【古典邦画】「新釈四谷怪談」
木下惠介監督の、1949年の作品「新釈四谷怪談(前編・後編)」。
言わずと知れた鶴屋南北の怪談話。伊右衛門の妻・お岩を演じたのは田中絹代で、お岩の妹・お袖も同じく彼女が演じる。伊右衛門は上原謙。
従来の、伊右衛門に裏切られて殺されたお岩が、幽霊(化け物)になって復習する、というストーリーとはちょっと違って、浪人となった身に不満を持って出世欲に負けてしまった伊右衛門が、悪い奴にそそのかされて、苦悩しながらも、お岩を毒殺することになってしまうが、殺した後に現れたお岩の姿(幻影)に恐怖し、悩まされて、ついには自らも狂ってしまう、という話だ。
伊右衛門に貞淑なお岩が、理不尽にも殺されることになってしまい、男に虐げられる不幸な女性を描くという点では、溝口健二監督が撮ってもよかったかも。
幽霊(化け物)みたいな非現実的な存在ではなく(味付けでそれらしい現象や、火の玉などが出て来るが)、あくまで人間の“業”を中心に描いた木下監督の解釈は、現実的で面白かった。
また、上原謙の伊右衛門が、内弁慶で情けないし、見栄を張るけど、気が小さくて弱くて、悪い奴の言われるままにやってたら、ドツボにハマって自分を追い込んでしまうタイプ(多分、俺もそういうタイプ)で、結局、大商人の娘に、僕を見捨てないで〜と追いすがる始末。
お岩の妹のお袖は、反物を売る与茂七(宇野重吉)という夫と共に、貧しいけど幸せな日々を過ごしており、時折、お岩を見舞いに来るけど、ダメな夫によって不幸に落ちていく姉の姿を見てられない。
伊右衛門が、たまたま大商人の娘・お梅を助けることになって、その現場を見ていた牢破りの悪人・直助が、こりゃ金になるぞ、へへへ、と悪知恵を働かせて、伊右衛門とお梅の間を取り持つことから、お岩の不幸が加速するわけだ。
そこに、悪人・直助の牢仲間であり、昔からお岩に横恋慕してた小平が登場、お岩にストーカーまがいの接近をして、それも、悪人・直助に利用される。
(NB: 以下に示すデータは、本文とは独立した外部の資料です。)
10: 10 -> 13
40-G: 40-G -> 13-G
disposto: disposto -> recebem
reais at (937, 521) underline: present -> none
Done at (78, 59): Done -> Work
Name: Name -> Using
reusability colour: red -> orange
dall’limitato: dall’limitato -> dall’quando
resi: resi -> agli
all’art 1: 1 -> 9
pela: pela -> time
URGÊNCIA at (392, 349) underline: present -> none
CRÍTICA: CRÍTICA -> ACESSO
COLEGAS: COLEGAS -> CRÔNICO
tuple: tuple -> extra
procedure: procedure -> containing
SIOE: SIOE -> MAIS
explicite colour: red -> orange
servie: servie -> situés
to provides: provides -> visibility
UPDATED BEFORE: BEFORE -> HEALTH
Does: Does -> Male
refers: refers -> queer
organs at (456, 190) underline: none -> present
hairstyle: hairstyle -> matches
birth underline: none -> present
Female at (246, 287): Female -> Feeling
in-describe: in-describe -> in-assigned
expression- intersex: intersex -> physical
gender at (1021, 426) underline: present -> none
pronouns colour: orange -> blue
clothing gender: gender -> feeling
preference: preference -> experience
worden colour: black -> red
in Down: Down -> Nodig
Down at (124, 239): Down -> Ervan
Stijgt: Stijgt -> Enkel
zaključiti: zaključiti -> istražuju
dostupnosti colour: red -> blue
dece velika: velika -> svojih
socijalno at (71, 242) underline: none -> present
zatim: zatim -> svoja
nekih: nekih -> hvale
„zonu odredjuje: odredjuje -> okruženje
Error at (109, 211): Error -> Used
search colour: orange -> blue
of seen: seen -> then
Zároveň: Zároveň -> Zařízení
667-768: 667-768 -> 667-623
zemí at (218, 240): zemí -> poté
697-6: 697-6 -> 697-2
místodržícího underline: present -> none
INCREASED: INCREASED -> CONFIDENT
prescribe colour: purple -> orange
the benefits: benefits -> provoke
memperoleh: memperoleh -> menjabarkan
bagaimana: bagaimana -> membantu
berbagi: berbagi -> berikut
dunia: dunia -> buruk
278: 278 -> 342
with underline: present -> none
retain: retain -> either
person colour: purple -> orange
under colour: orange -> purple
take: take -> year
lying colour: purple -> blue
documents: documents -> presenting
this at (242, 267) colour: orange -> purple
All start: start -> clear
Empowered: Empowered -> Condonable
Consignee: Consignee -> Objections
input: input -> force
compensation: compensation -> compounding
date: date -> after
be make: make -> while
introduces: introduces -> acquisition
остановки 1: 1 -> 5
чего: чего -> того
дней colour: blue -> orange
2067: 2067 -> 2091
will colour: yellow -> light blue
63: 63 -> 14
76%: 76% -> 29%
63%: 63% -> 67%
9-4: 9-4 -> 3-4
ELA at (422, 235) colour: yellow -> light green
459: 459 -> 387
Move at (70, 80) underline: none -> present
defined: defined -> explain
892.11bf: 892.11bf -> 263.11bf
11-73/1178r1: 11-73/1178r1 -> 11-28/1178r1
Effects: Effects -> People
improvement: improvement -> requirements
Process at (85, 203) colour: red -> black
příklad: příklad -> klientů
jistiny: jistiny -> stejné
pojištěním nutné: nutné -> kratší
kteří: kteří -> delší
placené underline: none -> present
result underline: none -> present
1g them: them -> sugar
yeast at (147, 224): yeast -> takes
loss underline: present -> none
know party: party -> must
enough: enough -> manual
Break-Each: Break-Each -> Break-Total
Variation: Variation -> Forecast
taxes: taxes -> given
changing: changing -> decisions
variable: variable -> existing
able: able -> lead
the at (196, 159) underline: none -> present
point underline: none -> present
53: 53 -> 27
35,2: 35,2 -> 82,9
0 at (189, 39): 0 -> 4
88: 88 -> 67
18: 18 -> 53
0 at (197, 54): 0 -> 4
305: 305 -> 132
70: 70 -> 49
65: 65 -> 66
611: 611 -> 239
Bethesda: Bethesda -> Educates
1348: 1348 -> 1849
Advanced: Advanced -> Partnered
まず邪魔なお岩と小平をくっ付けて、次に伊右衛門とお梅をくっ付けて、商家の金をものにしようと。
それで悪人・直助は伊右衛門をそそのかし始める。しかし、貞淑な妻であるお岩は、小平を徹底拒否して、伊右衛門に仕えることが私の幸せという態度を決して崩さない。
伊右衛門は、小平に言い寄られているんじゃないかと邪推して、お岩を突き飛ばしたところ、お岩は夫のために準備した、沸騰する風呂のお湯で顔に火傷を負ってしまう。
伊右衛門は、お岩に、悪人・直助から貰った火傷の薬(毒薬)を飲ませると、ますますひどくなって、お岩は、苦痛と苦悶の内に断末魔の叫びを上げて、ついに絶命、その場にいた小平も伊右衛門に斬られて死んでいくのだ。
あまり映ることはないが、田中絹代の、髪は抜け落ち、大きくケロイド状になった火傷を持って、痛い痛い、とのたうち回る演技は、鬼気迫るものがあって凄まじい。お岩と小平は不義の末の情死ということで片付けられるが…。
伊右衛門は、お梅と一緒になるが、良心の呵責に耐えきれなくなって、お岩の幻影を見るようになり、不安と恐怖の末に気が狂い、毒薬をあおって自殺(武士なのに切腹じゃなねえのか)、悪人・直助も、悪行が知られることになって、映画「八つ墓村」のラストのように、燃え上がる屋敷から墜落死。
お岩とお袖という一人二役の田中絹代の演技はいつものごとく素晴らしいが、弱さから悪行、狂乱へと至る上原謙の情けない男の演技も堂に入ってて見事である。
怪談話というより、人間の業をテーマにした文芸作品だな。